1. ## Question about the Taylor series

When approximating trigonometric expressions using Taylor series (like cos 32), should I round up pi to 4 once I acquire R (remainder)? I know you round up sin c and cos c to one, the maximum. My book sometimes change the pi to 4, sometimes not. So I'm kinda confused. Is there an official rule about this?

I hope I was clear.

2. That won't give you an approximation but it can give you an upper bound.

3. What? Aren't they the same?

4. Originally Posted by Kaitosan
What? Aren't they the same?
No, they are not! I suggest you look up the definition of "upper bound". Perhaps "approximation" also.

5. Maybe an example will clarify this up?

"Use a Taylor polynomial to find the S3 approximation of cos 35, and estimate the error in this approximation by using Lagrange's form of the remainder."

After going through the process of setting up the polynomials and numbers, we get.....

cos 35 = sqrt(3)/2 - pi/72 - [sqrt(3)pi^2]/5184 + R

Lagrange's remainder =

R = [sin c (x - pi/6) ]/3!

for some number c between "x" and "a" that maximizes R

Ok, allright?

I actually have two questions. I'd love for someone to clear them up.

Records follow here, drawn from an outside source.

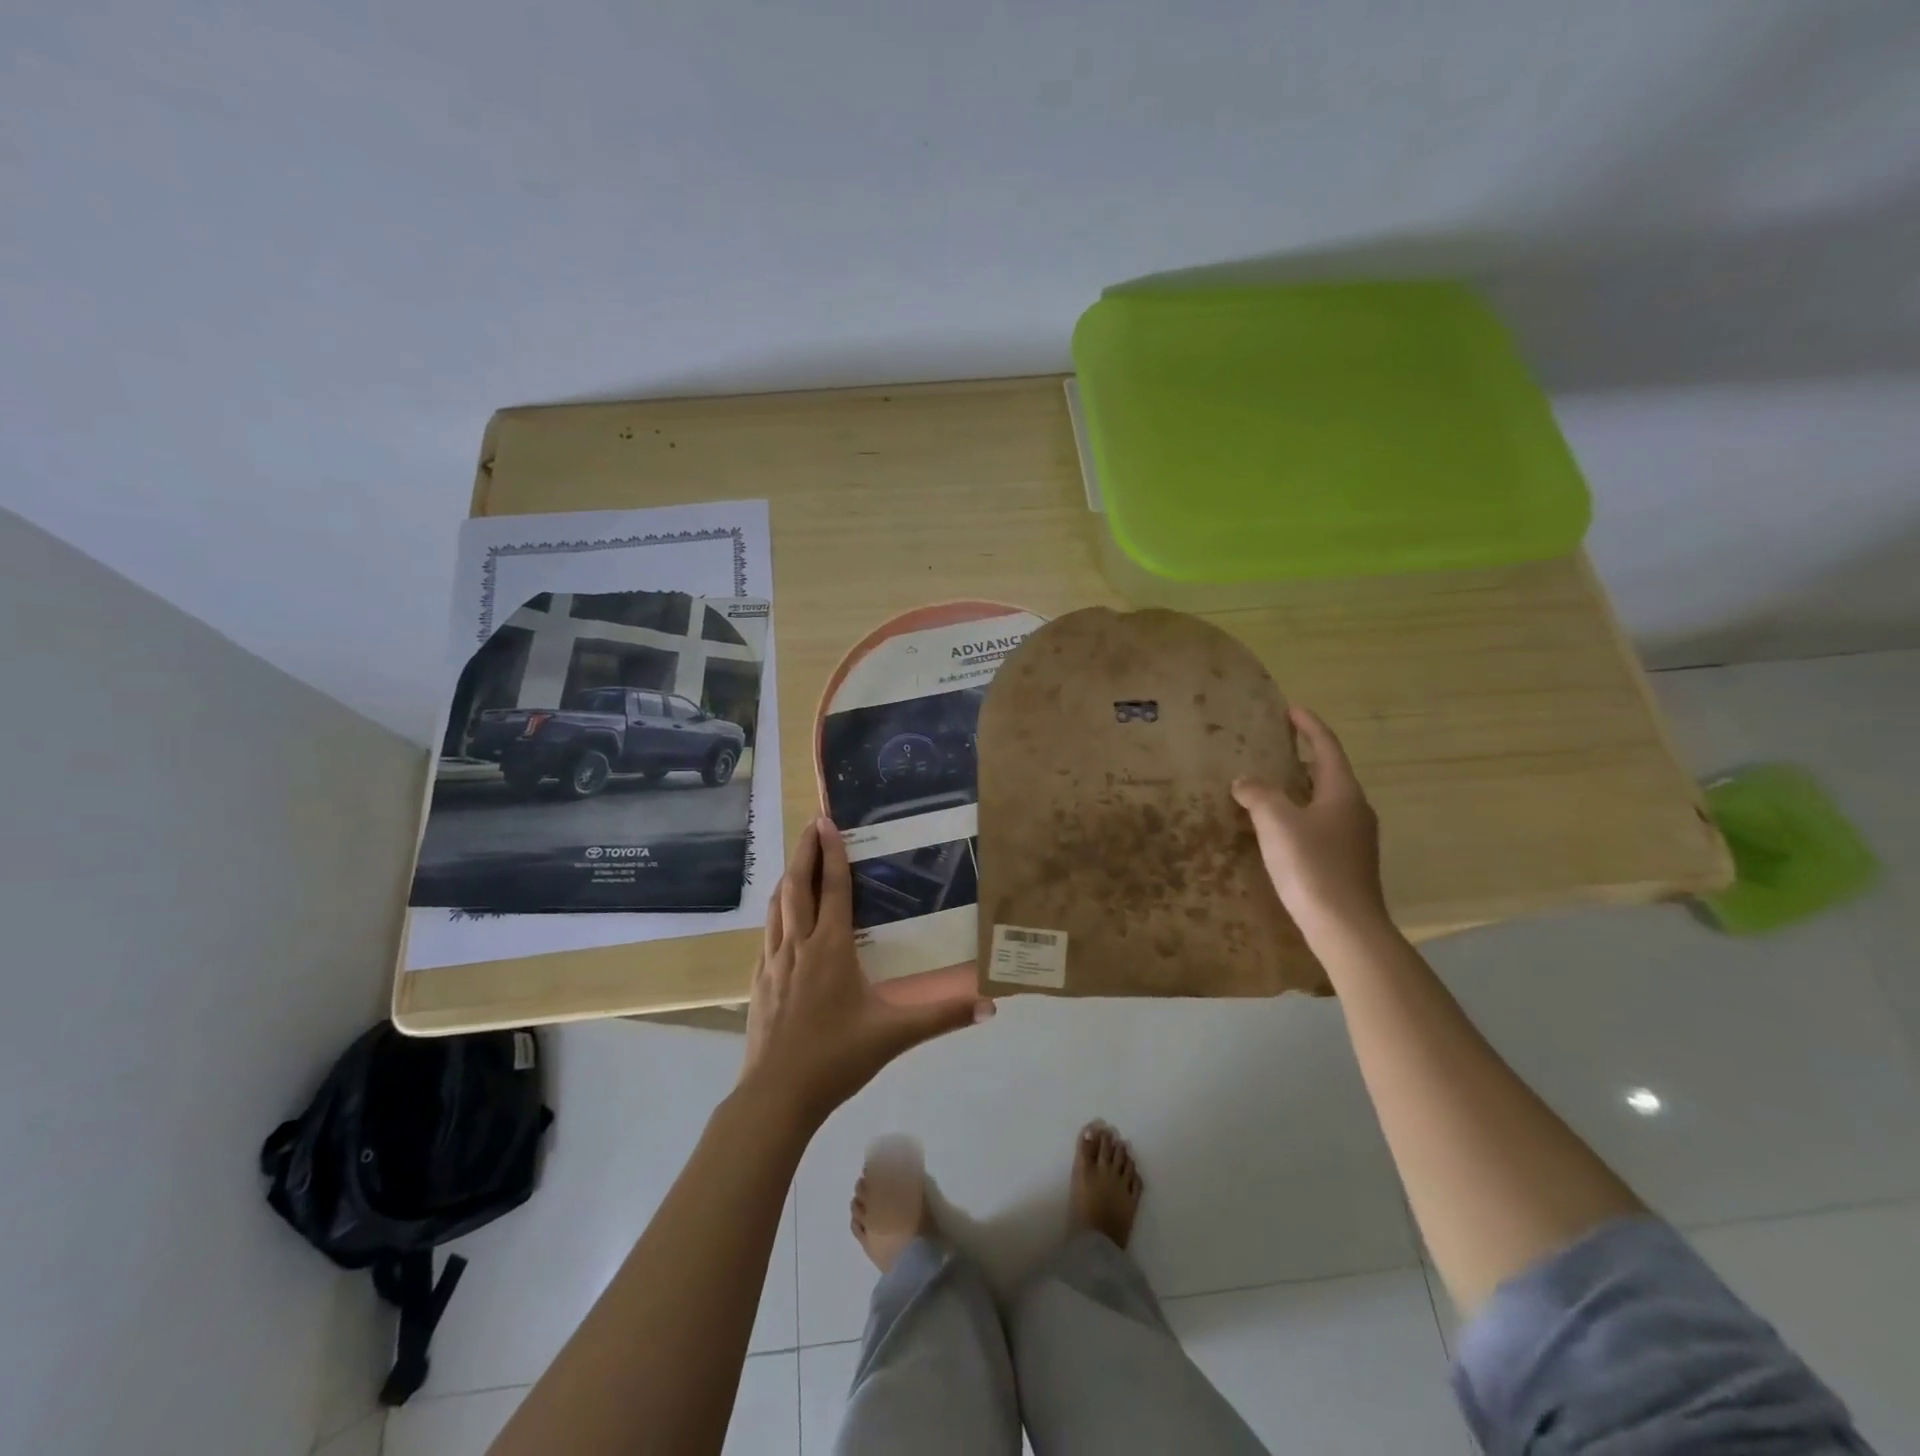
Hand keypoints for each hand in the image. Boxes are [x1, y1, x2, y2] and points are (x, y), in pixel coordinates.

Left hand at [740, 817, 992, 1127]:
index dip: (831, 853)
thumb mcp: (894, 1034)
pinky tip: (781, 921)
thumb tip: (989, 1005)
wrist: (776, 1095)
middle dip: (804, 852)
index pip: (832, 888)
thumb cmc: (836, 1057)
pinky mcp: (759, 982)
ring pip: (777, 907)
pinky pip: (767, 933)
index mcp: (830, 948)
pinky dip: (776, 913)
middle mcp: (798, 945)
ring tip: (797, 862)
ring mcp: (773, 962)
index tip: (826, 821)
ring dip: (787, 878)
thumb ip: (942, 1016)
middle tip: (811, 825)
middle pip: (796, 886)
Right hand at [1232, 706, 1390, 945]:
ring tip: (1268, 790)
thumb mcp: (1276, 822)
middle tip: (1273, 750)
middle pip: (1328, 774)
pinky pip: (1319, 827)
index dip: (1309, 727)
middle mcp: (1354, 810)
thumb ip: (1258, 794)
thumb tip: (1245, 782)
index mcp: (1342, 792)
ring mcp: (1354, 839)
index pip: (1326, 748)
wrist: (1345, 927)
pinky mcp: (1346, 864)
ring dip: (1298, 792)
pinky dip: (1298, 818)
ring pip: (1323, 803)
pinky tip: (1276, 832)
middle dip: (1301, 760)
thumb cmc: (1312, 866)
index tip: (1291, 710)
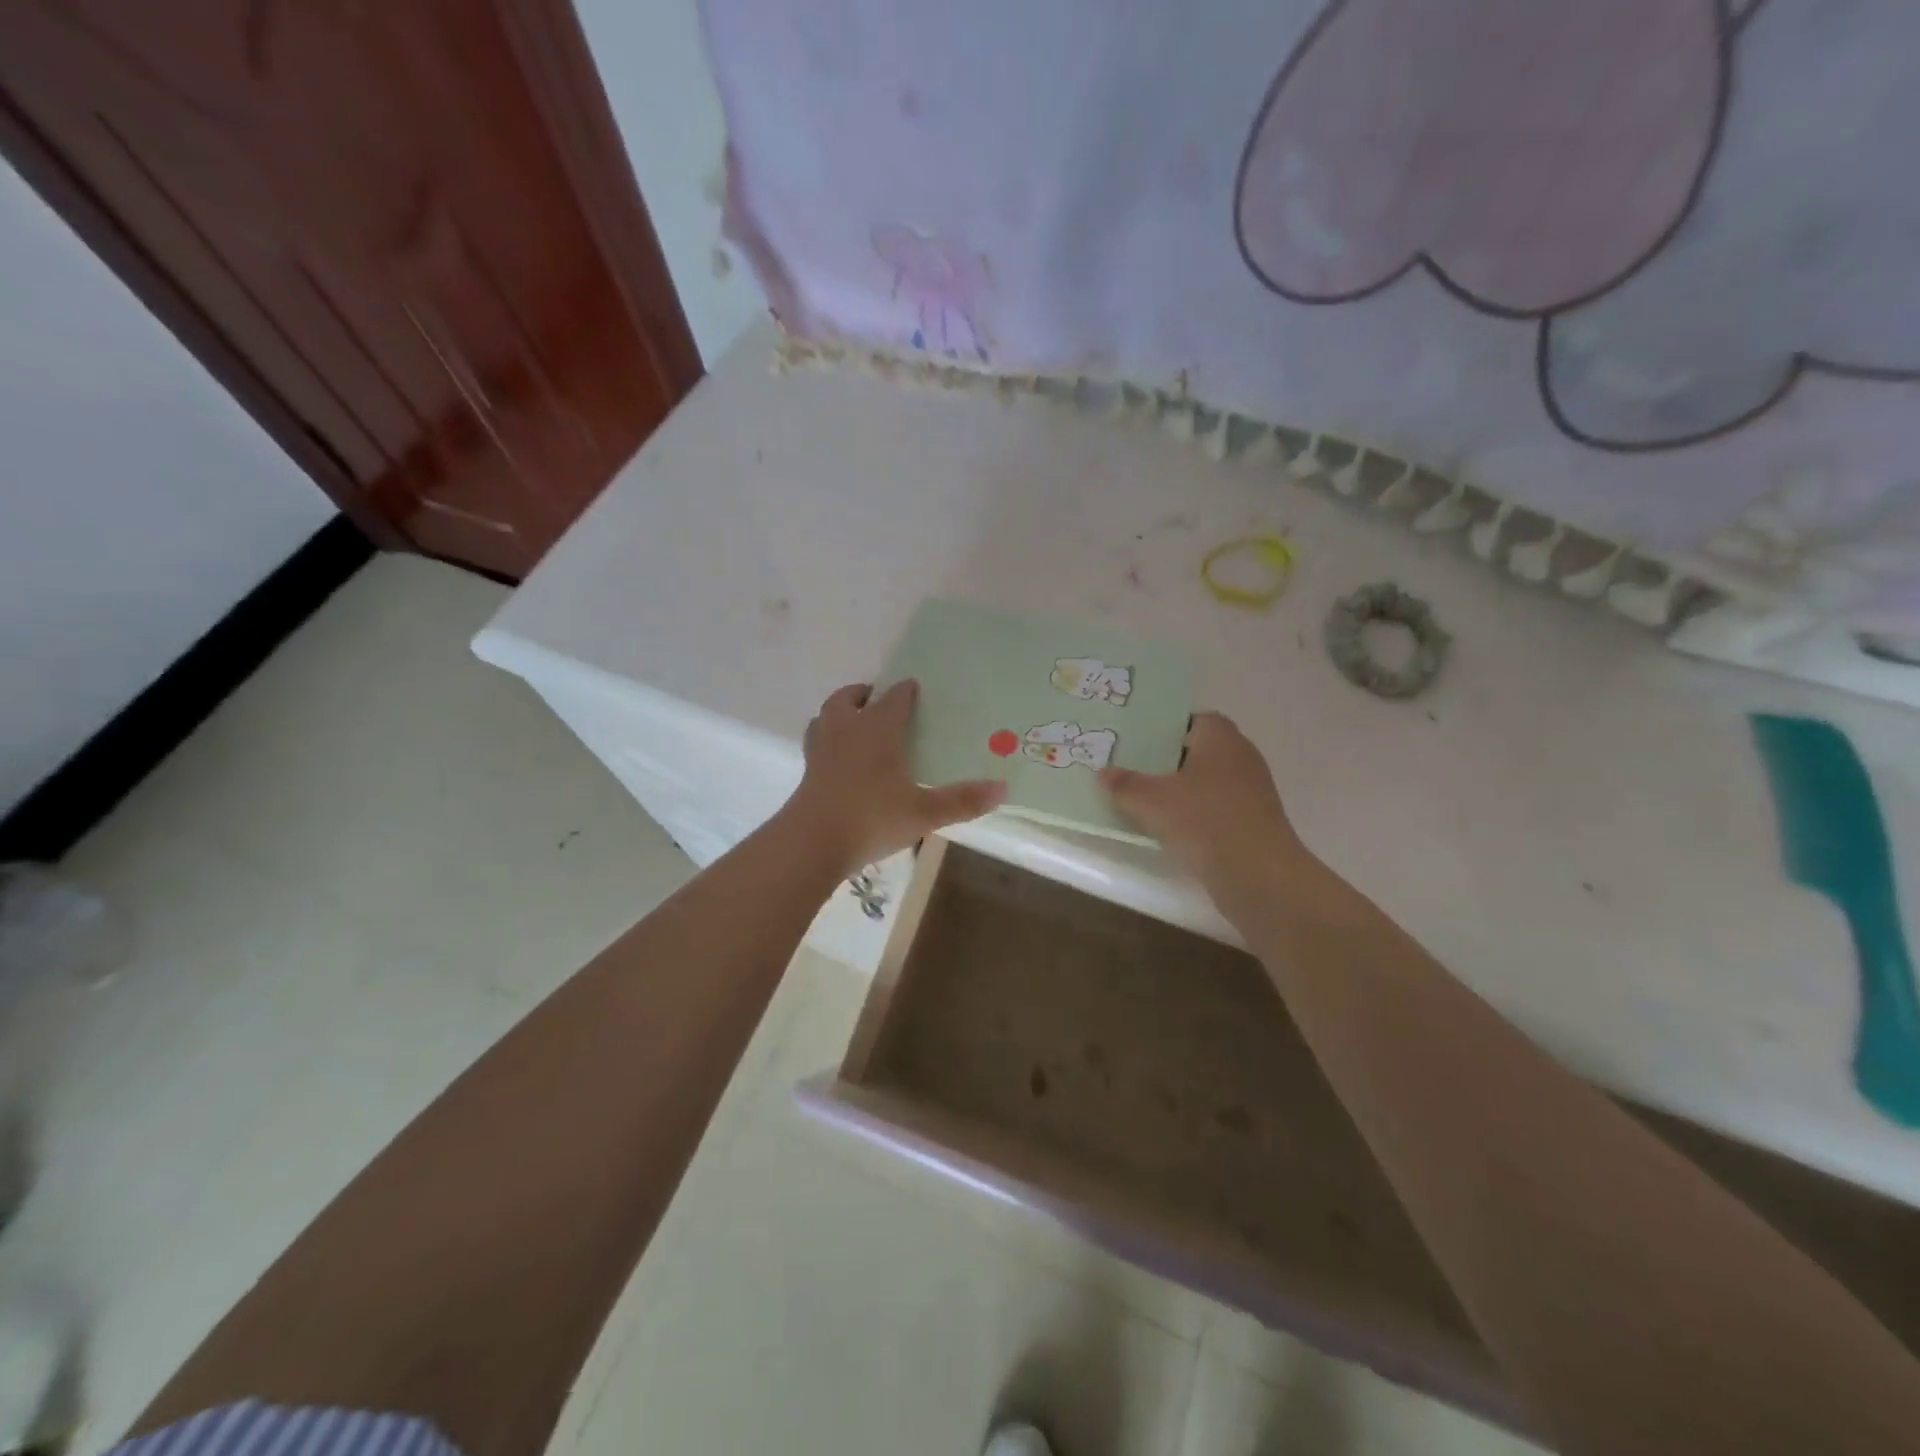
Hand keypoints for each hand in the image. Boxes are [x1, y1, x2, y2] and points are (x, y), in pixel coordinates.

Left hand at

1. How is it possible that c=pi/2 if, according to the definition of my book, c is some number between "x" and "a" that maximizes R? By the way, x = pi/6 + pi/36 and a = pi/6.

2. My book sometimes replace the pi sign in the lagrange remainder with 4 as a part of the process of finding the number that is "in error" of cos 35. I find this strange because it'll just enlarge the "potential error."

The thing is, my book does a terrible job explaining approximation topics so I'd really appreciate any help here.

(Don't make me bump this topic lol)

6. Originally Posted by Kaitosan
Maybe an example will clarify this up?

"Use a Taylor polynomial to find the S3 approximation of cos 35, and estimate the error in this approximation by using Lagrange's form of the remainder."

After going through the process of setting up the polynomials and numbers, we get.....

cos 35 = sqrt(3)/2 - pi/72 - [sqrt(3)pi^2]/5184 + R

Lagrange's remainder =

R = [sin c (x - pi/6) ]/3!

for some number c between "x" and "a" that maximizes R

Ok, allright?

I actually have two questions. I'd love for someone to clear them up.

1. How is it possible that c=pi/2 if, according to the definition of my book, c is some number between "x" and "a" that maximizes R? By the way, x = pi/6 + pi/36 and a = pi/6.
Notice that they are not saying this is an approximation. They are looking for an upper bound on the aproximation. They are looking for a number they can be sure is larger than the error. Sin(pi/2)= 1 is the largest possible value for sin(c).

2. My book sometimes replace the pi sign in the lagrange remainder with 4 as a part of the process of finding the number that is "in error" of cos 35. I find this strange because it'll just enlarge the "potential error."
No, it doesn't change the potential error at all. It gives a number that they know is larger than the error so they can say "the potential error is less than this".

The thing is, my book does a terrible job explaining approximation topics so I'd really appreciate any help here.

(Don't make me bump this topic lol)[/QUOTE]

7. Originally Posted by HallsofIvy
Sin(pi/2)= 1 is the largest possible value for sin(c).
That's the problem. It's impossible for c to equal pi/2 because c is supposed to be a number that causes a maximum value, a number that LIES BETWEEN X AND A..... or am I missing something?